(Assigned task) Please transcribe exactly, and only, the lines of the data below between the line holding "right eye: (113, 96)" and the line holding "right shoulder: (112, 146)", inclusive.

(Material for this exercise)
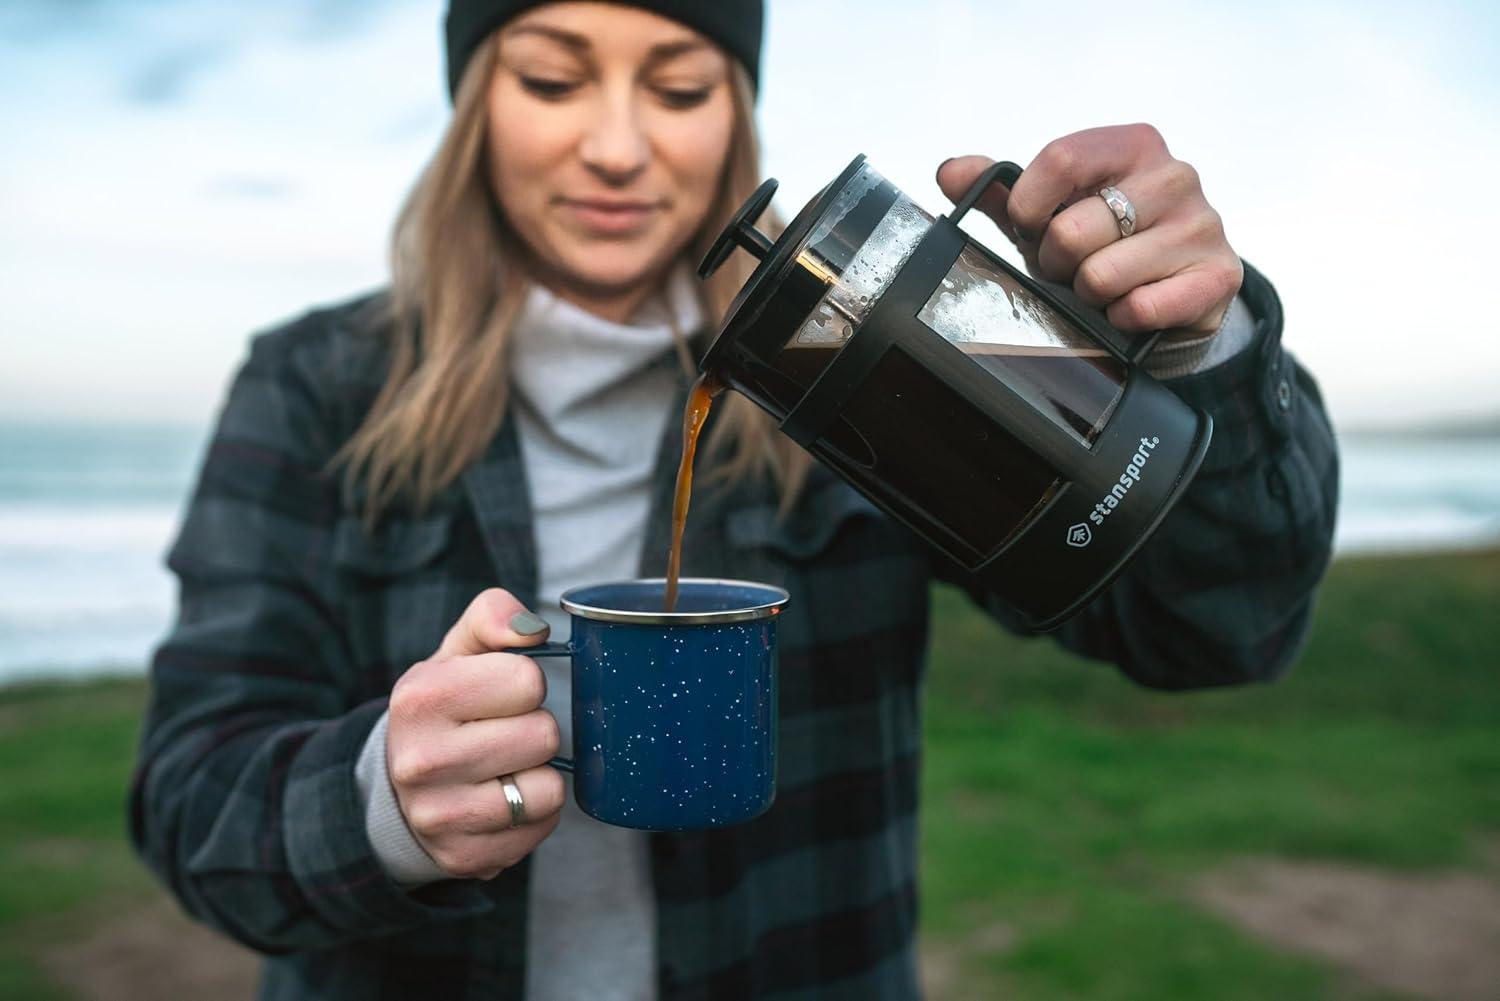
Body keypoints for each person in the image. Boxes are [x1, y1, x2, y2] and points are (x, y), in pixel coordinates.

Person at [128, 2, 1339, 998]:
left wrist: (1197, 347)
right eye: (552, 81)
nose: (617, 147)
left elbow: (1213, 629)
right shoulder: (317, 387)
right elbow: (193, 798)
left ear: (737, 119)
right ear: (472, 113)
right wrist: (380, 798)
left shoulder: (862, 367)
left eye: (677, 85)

...

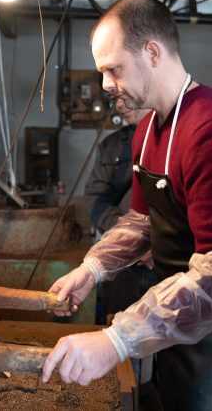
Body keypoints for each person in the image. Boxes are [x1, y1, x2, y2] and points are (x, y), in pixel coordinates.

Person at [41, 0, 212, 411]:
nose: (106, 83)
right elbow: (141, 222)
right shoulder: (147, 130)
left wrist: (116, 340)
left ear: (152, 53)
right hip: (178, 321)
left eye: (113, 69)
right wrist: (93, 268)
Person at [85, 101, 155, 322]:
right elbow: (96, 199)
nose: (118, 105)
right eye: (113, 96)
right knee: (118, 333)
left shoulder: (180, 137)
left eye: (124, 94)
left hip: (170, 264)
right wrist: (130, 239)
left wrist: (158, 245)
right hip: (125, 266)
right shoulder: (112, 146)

...

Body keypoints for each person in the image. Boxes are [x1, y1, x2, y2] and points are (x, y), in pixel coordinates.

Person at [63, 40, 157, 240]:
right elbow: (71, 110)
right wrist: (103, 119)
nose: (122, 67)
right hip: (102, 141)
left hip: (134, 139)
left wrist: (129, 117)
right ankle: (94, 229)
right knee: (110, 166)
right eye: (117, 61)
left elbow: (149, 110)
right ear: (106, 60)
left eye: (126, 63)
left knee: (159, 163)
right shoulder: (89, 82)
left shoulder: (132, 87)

(Response to the task)
right eye: (113, 96)
right knee: (118, 333)
left shoulder: (180, 137)
left eye: (124, 94)
left hip: (170, 264)
right wrist: (130, 239)
left wrist: (158, 245)
right hip: (125, 266)
right shoulder: (112, 146)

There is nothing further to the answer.